3- Minimum fiyat hemen artırılmalıdır. Çalışanların neredeyse yarısı minimum fiyat düzeyinde fiyat almaktadır. İstisnai olması gereken taban fiyat artık ortalama fiyat haline geldi. Ülkedeki yüksek enflasyon sebebi sermayenin bitmek bilmeyen kâr hırsıdır, dar gelirli çalışanlar değildir. Enflasyonu düşürmek için emekçilerden fedakârlık beklenemez. Emekçiler enflasyonun sebebi değil mağdurudur.
4- Kamuda fiyat dengesizliğine son verilmeli. Kamuda fiyat farkı çizgi safhada. Buradaki fiyat dengesizliği sona erdirilmeli.
5- En düşük emekli aylığı taban fiyat düzeyinde olmalı. Milyonlarca emekli, taban fiyatın çok altında aylık alıyor. Emekli aylıkları hesaplanırken büyüme tümüyle hesaba katılmalıdır.
6- Sendikal örgütlenmenin önündeki hakların kaldırılması: Mevzuatımızda yer alan düzenlemelere karşın sendika üyesi olan personellerin topluca işten çıkarılmasının önüne geçilmelidir.
7- 696 KHK’nin kapsamı dışındaki taşeron çalışanlar derhal takıma alınmalıdır.
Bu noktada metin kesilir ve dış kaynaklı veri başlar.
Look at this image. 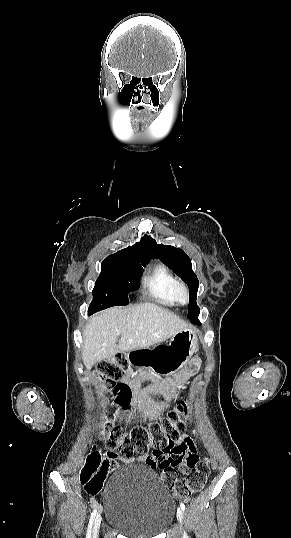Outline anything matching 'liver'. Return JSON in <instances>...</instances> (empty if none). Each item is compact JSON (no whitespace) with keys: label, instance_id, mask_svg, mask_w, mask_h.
<instances>
[{"label":"liver","instance_id":"6515ba94","mask_svg":"<svg viewBox=\"0 0 291 538\" xmlns=\"http://www.w3.org/2000/svg\"><path fill=\"white\" fill-rule=\"evenodd\" d=\"M187 328L179 316L150 302L113 307L92 316L86 325L83 362L90 366L117 353L149 347Z\"/></svg>","mask_w":291,"mask_h":538}]
</instances>
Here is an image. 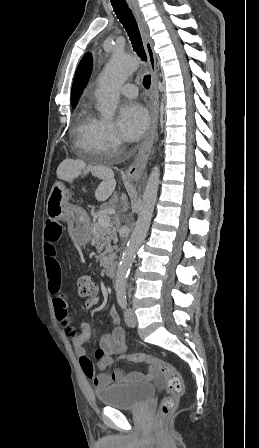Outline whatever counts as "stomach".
<instances>
[{
	"label": "stomach",
	"mask_w": 259,
	"mask_h": 448,
	"mask_svg": "<svg viewBox=\"0 0 259 448\" xmlns=\"http://www.w3.org/2000/svg\"><path fill=\"white\" fill-rule=\"evenodd\" d=\"M69 196L70 192L63 182H55L48 196L46 214L50 220L67 221L72 240L79 246H84L92 238L89 214L85 212L84 206H63Z\"/></svg>",
	"instance_id": "0dacf381"
}]
</instances>
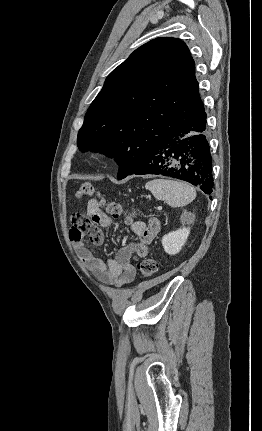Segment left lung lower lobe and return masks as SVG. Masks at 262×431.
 <instances>
[{
	"label": "left lung lower lobe",
	"instance_id": "0a47b994",
	"mask_svg": "<svg viewBox=\"0 0 262 431\" xmlns=\"http://www.w3.org/2000/svg\"><path fill=\"white\" fill-rule=\"evenodd\" d=\"M206 132V113L203 111L195 120L159 142L137 162L128 175L169 176L189 182L206 194H211L214 182Z\"/></svg>",
	"mask_w": 262,
	"mask_h": 431
}]
</instances>
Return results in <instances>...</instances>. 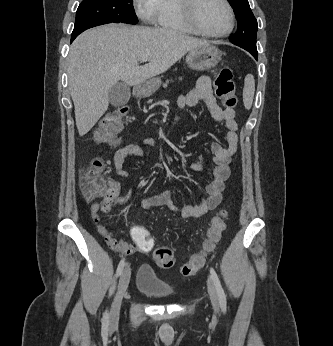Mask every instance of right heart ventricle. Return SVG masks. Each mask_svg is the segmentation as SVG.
<instances>
[{
    "mask_svg": "<svg viewBox=\"0 0 333 346\" xmlns=\"http://www.w3.org/2000/svg\"><path fill=\"white\" fill-rule=\"evenodd\" d=\"M155 22L163 29L182 33H195L183 17L178 0H162Z\"/></svg>",
    "mask_w": 333,
    "mask_h": 346,
    "instance_id": "1",
    "label": "right heart ventricle"
}]
</instances>
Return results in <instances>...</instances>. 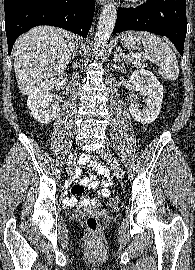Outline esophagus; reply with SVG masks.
Returning a JSON list of instances; mask_svg holds the SVG:
<instances>
[{"mask_svg": "<svg viewBox=\"0 0 195 270\" xmlns=\"http://www.w3.org/2000/svg\"><path fill=\"white\" fill-rule=\"evenodd\" d=\"M106 1H107V0H97V3H98L99 5H103V4L106 3Z\"/></svg>", "mask_w": 195, "mask_h": 270, "instance_id": "34e87169", "label": "esophagus"}]
</instances>
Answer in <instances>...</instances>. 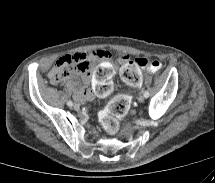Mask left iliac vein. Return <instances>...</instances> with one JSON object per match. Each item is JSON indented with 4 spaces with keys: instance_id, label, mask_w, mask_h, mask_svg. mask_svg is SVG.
<instances>
[{
    "instance_id": "obj_1",
    "label": "left iliac vein",
    "mask_w": 215,
    "mask_h": 183,
    "mask_svg": "<svg viewBox=\"0 0 215 183\" xmlns=\"http://www.w3.org/2000/svg\"><path fill=\"white\" fill-rule=\"evenodd\" d=\"M144 100H145L144 95H141L138 97V102L142 103V102H144Z\"/></svg>"
}]
</instances>
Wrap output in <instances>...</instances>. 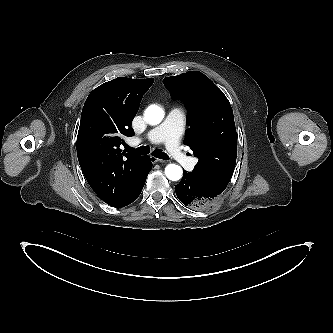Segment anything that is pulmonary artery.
<instances>
[{
    "label": "pulmonary artery",
    "instance_id": "1",
    "mask_svg": "<svg viewBox=\"0 0 333 333\" xmlns=\"http://www.w3.org/2000/svg\"><path fill=\"white\" fill-rule=\"evenodd\" d=\"M185 112L175 107L169 111L165 120L157 127L153 128L146 135V139L152 143H164L169 154L185 169L192 170L196 160L186 156L179 144L185 128ZM140 140L138 139L137 142Z\"/></svg>",
    "mask_w": 333,
    "mask_h": 333
}]
</instances>
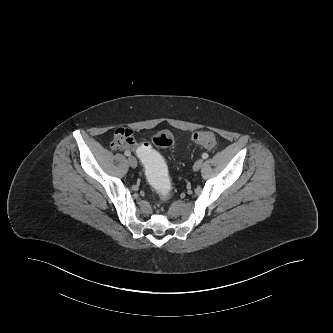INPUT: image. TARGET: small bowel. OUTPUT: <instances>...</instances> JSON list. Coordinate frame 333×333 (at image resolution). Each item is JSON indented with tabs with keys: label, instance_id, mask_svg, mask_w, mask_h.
Here are the masks:
<instances>
[{
	"label": "small bowel",
	"instance_id": "1",
	"mask_svg": "<svg viewBox=\"0 0 333 333\" xmlns=\"http://www.w3.org/2000/svg\"><path fill=\"white\" fill-rule=\"evenodd\" d=\"M112 144L115 150L121 153H126L129 151H136L138 145L136 144V135L126 128L116 129L112 133ZM137 153V151H136Z\"/></svg>",
	"mask_w": 333,
	"mask_h": 333
}]
</instances>
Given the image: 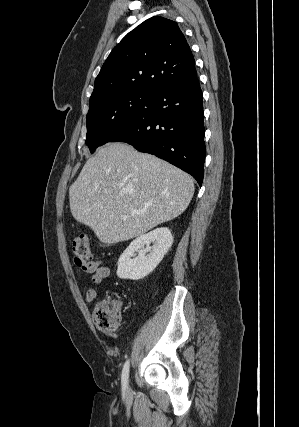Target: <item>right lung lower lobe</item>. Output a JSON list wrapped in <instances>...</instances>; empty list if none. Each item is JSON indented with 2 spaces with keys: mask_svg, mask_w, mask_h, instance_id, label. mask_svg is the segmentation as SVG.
<instances>
[{
  "mask_svg": "<svg viewBox=\"0 0 299 427\" xmlns=\"http://www.w3.org/2000/svg\"><path fill=\"white\" fill-rule=\"evenodd\" d=\"M202 91L197 77L159 89L129 128L109 142H125L192 175L201 186L205 143Z\"/></svg>",
  "mask_w": 299,
  "mask_h": 427,
  "instance_id": "right-lung-lower-lobe-1",
  "label": "right lung lower lobe"
}]
</instances>
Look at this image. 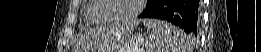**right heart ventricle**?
Here are the masks:
<instances>
[{"instance_id":"1","label":"right heart ventricle","mask_w":261,"mask_h":52,"mask_svg":"<svg viewBox=\"0 0 261 52\" xmlns=\"http://www.w3.org/2000/svg\"><path fill=\"white\" fill-rule=\"evenodd\" d=\"M102 8L101 0H89L85 8V18L92 24H108L101 16L100 10Z\"/></svg>"}]
</instances>
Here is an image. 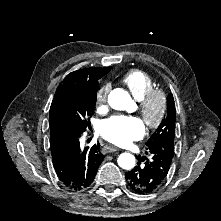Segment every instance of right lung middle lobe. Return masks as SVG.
I'll return each mask as SVG.
<instances>
[{"label": "right lung middle lobe", "instance_id": "dd1d6c3e", "mask_svg": "<svg viewBox=\"0 0 221 221\" xmlns=\"http://www.w3.org/2000/svg\"><path fill=\"white\" fill-rule=\"evenodd\" d=\"M96 90L86 86H68L56 92L60 125L51 130L50 141L66 133H83L96 104Z\"/></svg>", "mask_w": 221, "mask_h": 221}]
</instances>
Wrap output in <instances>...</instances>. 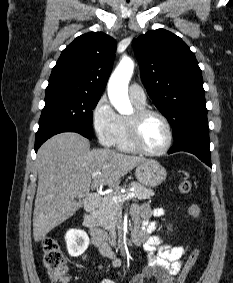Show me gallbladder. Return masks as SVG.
<instances>
[{
    "mask_svg": "<svg viewBox=\"0 0 233 283\" xmlns=\"http://www.w3.org/2000/svg\"><path fill=\"white\" fill-rule=\"evenodd\" d=\"M78 203H79V208L82 207V204H83V203H82V200H81V199H79Z\"/></svg>",
    "mask_w": 233,
    "mask_h": 283,
    "instance_id": "bac80fb5",
    "label": "gallbladder"
}]
</instances>
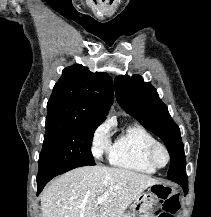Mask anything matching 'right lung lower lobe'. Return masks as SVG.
Returning a JSON list of instances; mask_svg holds the SVG:
<instances>
[{
	"instance_id": "obj_1",
	"label": "right lung lower lobe",
	"mask_w": 211,
	"mask_h": 217,
	"mask_svg": "<svg viewBox=\"0 0 211 217\" xmlns=\"http://www.w3.org/2000/svg\"><path fill=\"white\" fill-rule=\"evenodd\" d=\"M76 168L75 166H68V167H58V168H52L45 170L43 172H38L37 175V187H38V193L41 192V190L44 188V186L55 176L63 174L69 170H72Z\"/></svg>"
}]
</instances>
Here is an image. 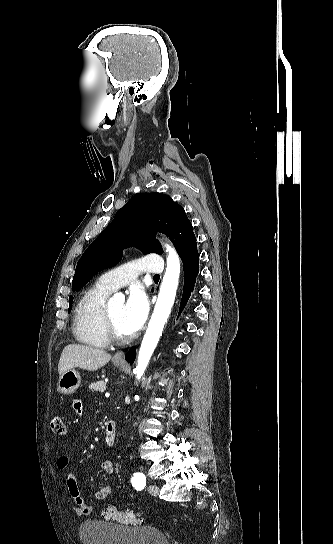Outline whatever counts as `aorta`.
Returning a JSON list of instances; mask_svg holds the SVG:
<instances>
[{"label": "aorta", "instance_id": "aorta-1", "mask_svg": "<svg viewBox=\"0 0 333 544\" xmlns=\"http://www.w3.org/2000/svg\"><path fill=\"white\" fill-rule=\"evenodd\" d=\"M166 251L168 252V257L165 275L161 283L152 317L149 321L148 328L140 346L137 367L134 370L138 379H140L144 374L150 358L162 335L164 325L174 304L178 287L180 275L179 257L174 248H172L170 245H166ZM116 301H124V295L117 293L110 299V303Z\"/></svg>", "mask_w": 333, "mask_h": 544}]
</instances>
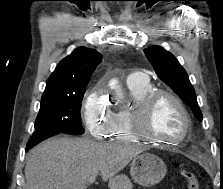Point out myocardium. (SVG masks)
Listing matches in <instances>:
<instances>
[{
    "instance_id": "obj_1",
    "label": "myocardium",
    "mask_w": 223,
    "mask_h": 189,
    "mask_svg": "<svg viewBox=\"0 0 223 189\" xmlns=\"http://www.w3.org/2000/svg\"><path fill=\"white\" fill-rule=\"evenodd\" d=\"M163 97H167L172 100L173 103L180 110L183 117L184 127L182 134L174 140L160 138L158 136L150 134L147 130V123L151 111L156 102ZM130 121L133 132L138 139L170 147L177 146L181 142H183L190 134L192 125L190 114L183 101L176 94L167 90H153L145 97H143L139 102H137L132 108Z\"/></svg>"
}]
</instances>
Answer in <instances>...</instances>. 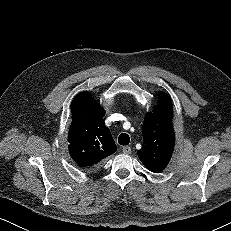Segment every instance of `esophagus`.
Here are the masks:
<instances>
[{
  "mask_svg": "<svg viewBox=\"0 0 231 231\" xmlns=\"http://www.w3.org/2000/svg\"><path fill=\"white\" fill-rule=\"evenodd\" d=\"M124 154H130L131 153V147L130 146H125L122 149Z\"/></svg>",
  "mask_w": 231,
  "mask_h": 231,
  "instance_id": "1",
  "label": "esophagus"
}]
</instances>
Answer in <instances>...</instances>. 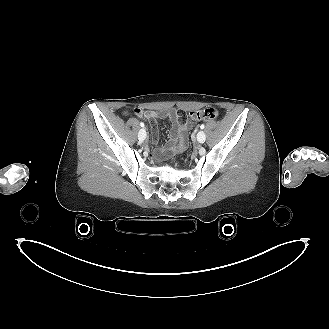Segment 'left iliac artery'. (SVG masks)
<instances>
[{
	"label": "left iliac artery",
	"instance_id": "left-iliac-artery-1",
	"mask_svg": "<svg viewBox=\"0 0 329 329\" xmlns=\"http://www.w3.org/2000/svg\"><path fill=\"white\" fill-rule=\"evenodd\" d=\"M200 128H201V129H204V128H205V125H204V124H202V125L200 126Z\"/></svg>",
	"mask_w": 329,
	"mask_h": 329
}]
</instances>
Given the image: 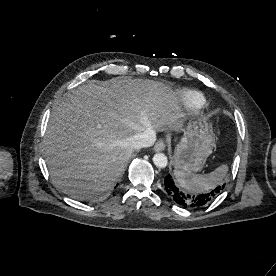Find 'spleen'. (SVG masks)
<instances>
[{
	"label": "spleen",
	"instance_id": "1",
	"mask_svg": "<svg viewBox=\"0 0 276 276\" xmlns=\"http://www.w3.org/2000/svg\"><path fill=\"white\" fill-rule=\"evenodd\" d=\"M227 172L228 166L222 164L214 171L204 175L184 172L178 169L174 170V175L179 185L185 190L193 193H201L212 190L222 184Z\"/></svg>",
	"mask_w": 276,
	"mask_h": 276
}]
</instances>
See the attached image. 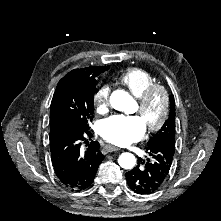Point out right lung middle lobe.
<instances>
[{"label":"right lung middle lobe","instance_id":"obj_1","mask_svg":"<svg viewBox=\"0 0 221 221\" xmlns=\"http://www.w3.org/2000/svg\"><path fill=\"white\" fill-rule=\"evenodd\" d=\"M108 69L109 66H104L93 74L73 73L59 81L51 102L50 136L66 129H89L94 112L95 78Z\"/></svg>","mask_w":221,"mask_h":221}]
</instances>
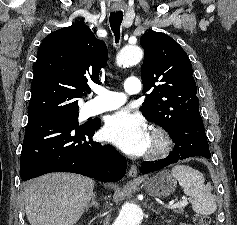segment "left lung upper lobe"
I'll return each mask as SVG.
<instances>
[{
    "label": "left lung upper lobe",
    "mask_w": 237,
    "mask_h": 225,
    "mask_svg": "<svg viewBox=\"0 0 237 225\" xmlns=\"http://www.w3.org/2000/svg\"><path fill=\"white\" fill-rule=\"evenodd\" d=\"M140 44L145 56L141 66L143 92L150 91L140 110L168 132L199 111L192 65L182 47L164 33H145Z\"/></svg>",
    "instance_id": "obj_1"
}]
</instances>
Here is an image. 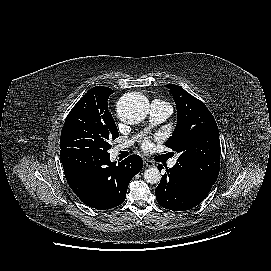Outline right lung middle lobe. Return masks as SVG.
<instances>
[{"label":"right lung middle lobe","mask_w":271,"mask_h":271,"mask_svg":"<svg viewBox=\"0 0 271 271\" xmlns=\"http://www.w3.org/2000/svg\"><path fill=\"white\" fill-rule=\"evenodd\" d=\"M113 90L96 86L90 89L69 112L60 138V149L108 153L110 141L118 129L108 110V98Z\"/></svg>","instance_id":"right-lung-middle-lobe-1"}]
</instances>
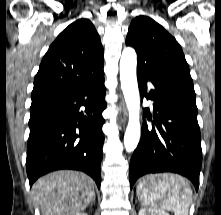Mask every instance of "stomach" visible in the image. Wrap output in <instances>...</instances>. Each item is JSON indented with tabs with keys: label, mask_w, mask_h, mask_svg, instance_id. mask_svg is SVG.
I'll use <instances>...</instances> for the list:
<instances>
[{
	"label": "stomach",
	"mask_w": 221,
	"mask_h": 215,
	"mask_svg": "<svg viewBox=\"0 0 221 215\" xmlns=\"http://www.w3.org/2000/svg\"><path fill=\"white\" fill-rule=\"evenodd\" d=\"M163 174H159V175H152V176H148L146 178H151V177H154L155 179H158V178H162Z\"/></svg>",
	"instance_id": "0dacf381"
}]
</instances>
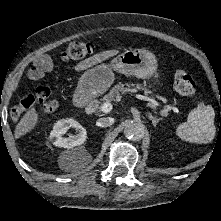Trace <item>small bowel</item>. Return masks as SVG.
Masks as SVG:
<instances>
[{
    "label": "small bowel",
    "mask_w": 221,
    "mask_h": 221,
    "mask_svg": "<svg viewBox=\"0 0 221 221\" xmlns=\"http://www.w3.org/2000/svg\"><path fill=\"white\" fill-rule=\"evenodd\" d=\"M52 71V61L46 55L38 56L34 61V67L31 69L29 76L31 79L43 78Z\"/></svg>",
    "instance_id": "1"
}]
</instances>
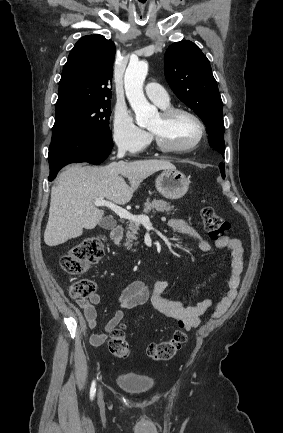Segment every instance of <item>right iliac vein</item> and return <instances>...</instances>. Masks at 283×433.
<instances>
[{
	"mask_svg": "<svg viewBox=\"0 0 283 433\" xmlns=\"http://www.w3.org/2000/svg\"><path fill=\"white\" fill-rule=\"evenodd\" d=\"M102 398H103V395H102V391L100 389L99 394H98V401L100 402L102 400Z\"/></svg>",
	"mask_w": 283,
	"mask_h": 433,
	"instance_id": "63e3f726",
	"label": "right iliac vein"
}]
</instances>
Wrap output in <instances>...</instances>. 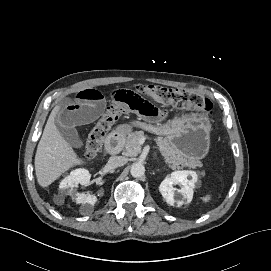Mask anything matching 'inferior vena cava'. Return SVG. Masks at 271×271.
Returning a JSON list of instances; mask_svg holds the SVG:
<instances>
[{"mask_svg":"<svg viewBox=\"0 0 271 271\" xmlns=\"http://www.w3.org/2000/svg\"><path fill=\"white\" fill-rule=\"evenodd\" d=\"M127 161H128V159L126 157H123V156H112L108 160V165L111 168H117V167H120V166H123L124 164H126Z\"/></svg>","mask_w":271,"mask_h":271,"instance_id":"obj_1","label":"inferior vena cava"}]
</instances>
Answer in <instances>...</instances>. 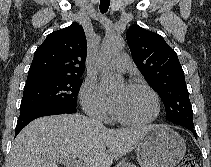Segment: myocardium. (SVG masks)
Segmentation results:
<instances>
[{
    "instance_id": "myocardium-1",
    "label": "myocardium",
    "mask_w": 211,
    "mask_h": 167,
    "mask_svg": "<svg viewBox=\"0 0 211 167\" xmlns=\"http://www.w3.org/2000/svg\"><path fill=\"white\" fill-rule=\"evenodd\" d=\"M128 86L131 88L143 89L150 93V95L152 96V98L154 100V107H155L154 113L148 119H145L142 121H134V120H129V119H126V118L120 116L115 110L114 111L115 118L120 123H122L124 125H128V126H144V125H148V124L152 123L153 121H155L158 118V116L160 114V110H161L160 99H159L157 92L151 86H149L148 84H145L143 82L133 81V82H130L128 84Z\"/></svg>"
}]
</instances>
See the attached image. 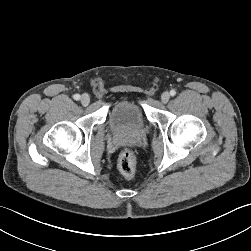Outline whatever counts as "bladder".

Bu emekçilerin daima takıma geçirilmesi ve kamuda taşeron personel statüsüne son verilmelidir.
8- Tasarruuf önlemleri gerekçesiyle çalışanların hakları aşındırılmamalı. Tasarruf ismi altında personelin emeğinin karşılığı olarak hak ettiği fiyattan kesintiye gidilmesi ve toplumsal haklarının azaltılması kabul edilemez.
9- İnsan onuruna yakışan bir çalışma için mesleksel hastalıkları azaltan ve çalışma koşullarını güzelleştiren bir sistem yaratılmalıdır.
10- Çalışma hayatında ayrımcılık son bulmalıdır.